High-Q Sensor Based on Symmetrical Split Ring Resonator With Spurlines for Solids Material Detection

This paper presents novel structures of planar microwave sensors for detecting and characterizing the dielectric properties in common solid materials which produce high Q-factors with capability to suppress undesired harmonic spurious. These sensors are based on novel planar symmetrical split ring resonator with spurlines filters by employing the perturbation theory, in which the dielectric properties of the resonator affect the Q-factor and resonance frequency. The proposed sensors achieve narrow resonance with low insertion loss and high-Q and sensitivity which peaked up to 652 at 2.22 GHz operating frequency. By using a specific experimental methodology, practical materials are applied as standards (Roger 5880, Roger 4350, FR4) to validate the sensitivity of the sensors for permitting potentially material characterization and detection. Accordingly, the mathematical equation is derived to extract the materials with unknown properties.

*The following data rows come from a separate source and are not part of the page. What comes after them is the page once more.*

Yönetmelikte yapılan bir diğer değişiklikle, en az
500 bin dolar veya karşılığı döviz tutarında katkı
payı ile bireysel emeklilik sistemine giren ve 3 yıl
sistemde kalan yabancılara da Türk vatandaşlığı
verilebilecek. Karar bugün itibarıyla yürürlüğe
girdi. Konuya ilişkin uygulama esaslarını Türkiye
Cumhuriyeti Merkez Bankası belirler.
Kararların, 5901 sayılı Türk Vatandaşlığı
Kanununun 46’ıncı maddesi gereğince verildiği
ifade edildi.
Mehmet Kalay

The average accuracy percentage of the measured results for all cases of the designed sensors is found within 97%-98% compared with those in the literature for the same tested standard materials. It is believed that these sensors would lead for a promising solution of characterizing material particularly in determining material properties and quality, such as in food industry, bio-sensing medicine applications, and therapeutics goods detections.